その影響も大きいと思いますが、IMDの世界競争力ランキングで、日本は起業家精神と企業の順応性の2つが63カ国中、最下位となっています。アフリカ諸国、ベネズエラ、モンゴルといった国より下になってしまっています。
失敗に対して「学び型」の文化とは
切腹型に対して、学び型では、失敗に対して、最初に問うべきは、「どのような学びがあったか、今後どのように活かしていくのか」です。
成功から学べることももちろんありますが、失敗は、成功よりも共通項を抜き出しやすいとも思っており、学びを多く得られる重要な機会だと捉えることが重要です。
そう考えれば、より多くの挑戦・変化を狙い、たくさん失敗し、他の組織よりも、他の人よりも学びを多くすることがますます重要になると思います。
例えば、リクルートも最初のころはM&Aや自前展開での海外展開がうまくいきませんでした。
その際に、M&Aによる海外展開を主導した人に切腹してもらうのではなく、何が海外展開における学びか、次にどう活かすのか?が経営アジェンダとなり、活発に議論されました。結果的に、無理に日本のやり方や経営を海外に輸出するのではなく、現地でのローカライズを優先して経営をすること、無理にPMIをしないことに挑戦することにし、結果現在のような海外展開につながっています。
最後に
株式会社ベーシックでも、学びの価値が非常に重要だと思っているので、
掲げている3つのコンピテンシーの中に、「TRY&LEARN」を置いています。たくさん挑戦し、そこからたくさん学び、進化することを全員で目指しています。

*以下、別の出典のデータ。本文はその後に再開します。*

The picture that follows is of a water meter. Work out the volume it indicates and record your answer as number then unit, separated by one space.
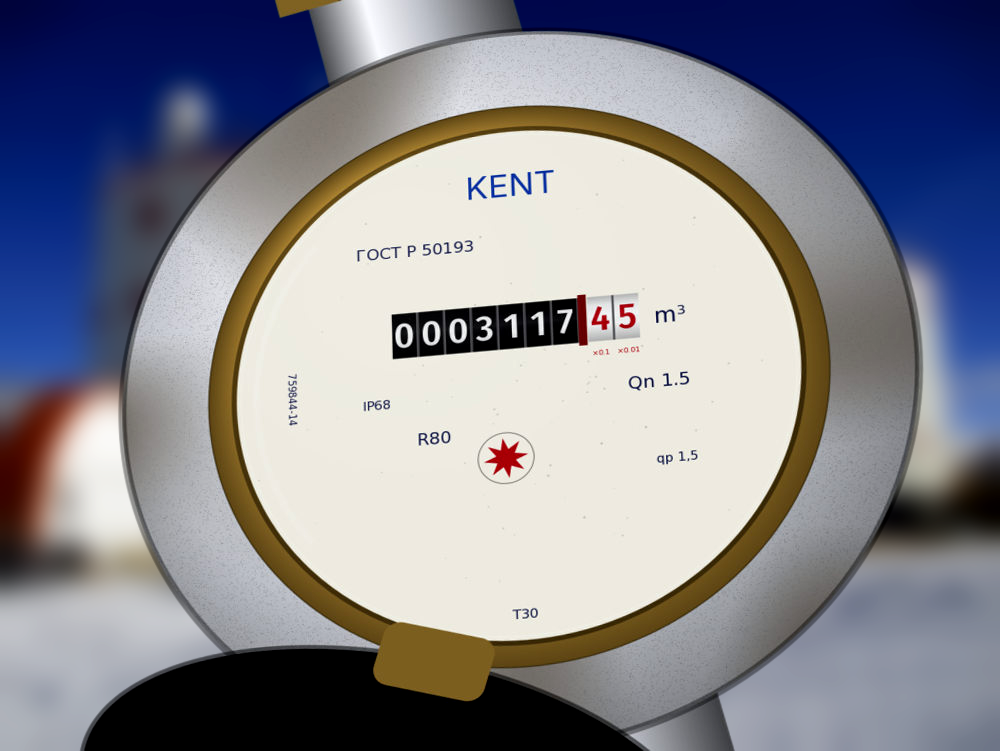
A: 3117.45 m³
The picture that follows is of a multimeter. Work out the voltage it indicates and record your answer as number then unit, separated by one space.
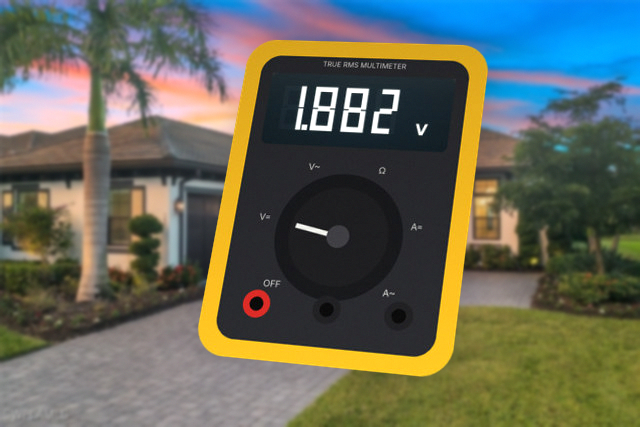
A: 1.882 V
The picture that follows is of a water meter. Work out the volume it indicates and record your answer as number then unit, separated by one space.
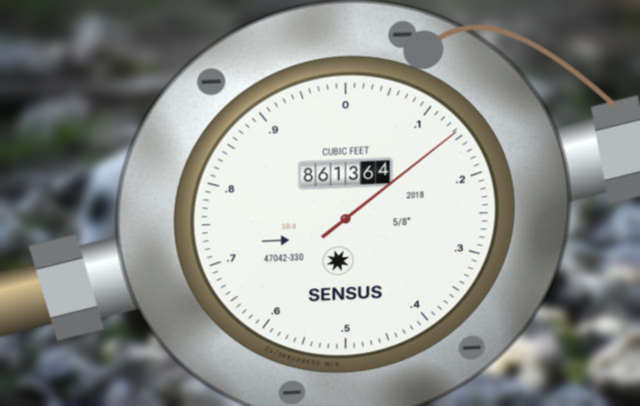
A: 861364.14 ft³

マネジメントは、メンバーの失敗に対して、「そこから何が学べた?」を最初の言葉にして、組織としての挑戦に対する心理的安全性を高めつつ、学び
を最大化することに挑戦しています。
これからの不確実性が高く、適者生存の社会の中で、変わり続けていく、そのためには、失敗から学び続けていく組織文化への変革が非常に重要だと思っています。
「敗軍の将は兵を語らず」に代表されるような私たちの中で慣れ親しんだ価値観もあり、多くの企業の幹部、官公庁の幹部の方にこの話をすると、笑いながら、本当にそうですよね。と話してくださる方も多く、長く続く文化のようなものなので、ご本人たちも無自覚的だったという事のようです。
マスコミや国会のやり取りを見ていても、切腹型を求める文化が根付いているなぁと感じることも多いですが、今後の日本経済の成長のためにも、学び型の文化に変えていきたいですね!